Work instructions – Copy out, from the data below, each line in which the word "муниципального" occurs.

Input records –
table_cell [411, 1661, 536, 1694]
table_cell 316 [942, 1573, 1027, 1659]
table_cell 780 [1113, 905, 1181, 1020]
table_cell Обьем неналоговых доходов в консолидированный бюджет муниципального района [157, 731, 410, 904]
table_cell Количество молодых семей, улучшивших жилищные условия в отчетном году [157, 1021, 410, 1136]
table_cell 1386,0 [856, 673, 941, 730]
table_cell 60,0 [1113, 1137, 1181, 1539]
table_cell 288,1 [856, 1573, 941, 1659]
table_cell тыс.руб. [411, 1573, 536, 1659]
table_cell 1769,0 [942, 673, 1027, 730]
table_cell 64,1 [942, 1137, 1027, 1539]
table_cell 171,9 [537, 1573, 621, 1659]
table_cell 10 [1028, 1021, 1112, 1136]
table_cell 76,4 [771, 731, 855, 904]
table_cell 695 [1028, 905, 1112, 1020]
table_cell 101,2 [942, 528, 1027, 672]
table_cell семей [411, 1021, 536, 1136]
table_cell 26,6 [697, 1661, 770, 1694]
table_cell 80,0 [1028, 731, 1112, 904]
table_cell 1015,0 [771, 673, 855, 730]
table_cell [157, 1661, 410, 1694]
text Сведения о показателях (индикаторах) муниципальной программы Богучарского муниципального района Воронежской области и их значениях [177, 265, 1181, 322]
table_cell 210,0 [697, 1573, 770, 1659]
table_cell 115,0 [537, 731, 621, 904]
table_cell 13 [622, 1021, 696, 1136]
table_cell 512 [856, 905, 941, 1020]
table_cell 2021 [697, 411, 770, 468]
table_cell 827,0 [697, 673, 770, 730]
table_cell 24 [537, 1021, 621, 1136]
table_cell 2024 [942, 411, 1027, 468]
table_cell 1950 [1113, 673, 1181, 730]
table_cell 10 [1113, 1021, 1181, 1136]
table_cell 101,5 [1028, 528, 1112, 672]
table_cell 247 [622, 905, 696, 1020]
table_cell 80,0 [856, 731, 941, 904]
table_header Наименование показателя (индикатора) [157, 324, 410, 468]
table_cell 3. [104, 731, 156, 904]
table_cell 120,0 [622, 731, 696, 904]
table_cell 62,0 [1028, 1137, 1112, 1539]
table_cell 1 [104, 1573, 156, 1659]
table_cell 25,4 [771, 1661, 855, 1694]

Result below –
table_cell Обьем неналоговых доходов в консолидированный бюджет муниципального района [157, 731, 410, 904]
text Сведения о показателях (индикаторах) муниципальной программы Богучарского муниципального района Воронежской области и их значениях [177, 265, 1181, 322]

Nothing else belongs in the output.